The Case Against Reality — Donald Hoffman

by | 2022-12-13

Context: Watched a YouTube TED talk a while ago. Interesting ideas. Hoffman is a cognitive scientist at University of California, Irvine.

Hoffman’s main argument is that our senses are tuned by evolution for ‘fitness’. They are NOT tuned to perceive the ‘true’ nature of the world. The analogy is that what we perceive is similar to a computer desktop. The icons on the desktop and the actions we take on them are not a true reflection of objective reality.

One implication of this is that our model of the world as a 4D space-time with ‘objects’ that persist when not observed by us is not necessarily ‘true’.

Hoffman argues this from a physics perspective: quantum mechanics and the collapse of the wave function; attempts to develop a quantum version of general relativity (and a TOE); the holographic universe theory; etc.

He also argues this using examples drawn from visual perception and commonly described visual illusions/mis-perceptions.

A key problem in cognitive science (and philosophy and artificial intelligence) is the nature of consciousness. Hoffman argues the the bottom-up model starting with basic physics to neurons to computation has not been successful in expelling consciousness. He proposes a top-down approach instead.

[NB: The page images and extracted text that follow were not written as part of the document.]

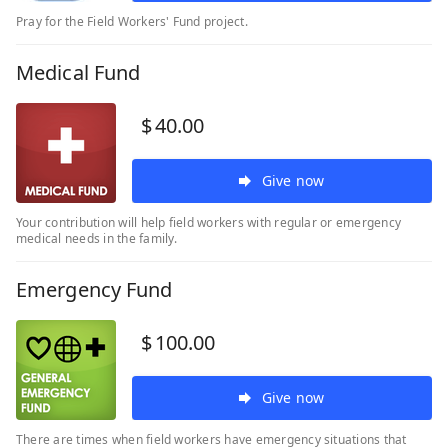
Pray for the Field Workers' Fund project.
Medical Fund
$
40.00
Give now
Your contribution will help field workers with regular or emergency
medical needs in the family.
Emergency Fund
$
100.00
Give now
There are times when field workers have emergency situations that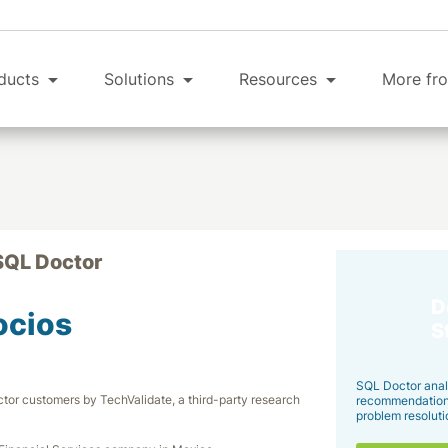
ducts
Solutions
Resources
More fro
SQL Doctor
D
ocios
S
SQL Doctor anal
tor customers by TechValidate, a third-party research
recommendations 
problem resoluti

The top-down approach he proposes is that reality can be modelled as a collection of agents. The agent perceives, decides, and acts. The act changes the state of the world, and the agent then repeats the cycle. A Markov model can thus be used to describe the agent. The ‘world’ is just a (large) collection of agents. The ‘agent’ may be thought of as ‘conscious’.

Factoids of interest:

  • Human vision is a 130 megapixel sensor (65M rods/cones per eye).
  • The high-resolution part of the eye contains most of the cones.
  • This high-resolution part of the eye view a path of the world the size of the thumbnail held at arms length.
  • One third of the brain is devoted to visual processing.
  • Visual processing collapses to 130 megapixel raw input to something like 40 bits of information.

An interesting book, but left me unsatisfied. I found the arguments from physics unconvincing and not fundamental to his premise about evolution optimizing for fitness rather than truth. The perceive-decide-act-world cycle sounds interesting, but the book does not provide much in the way of implications.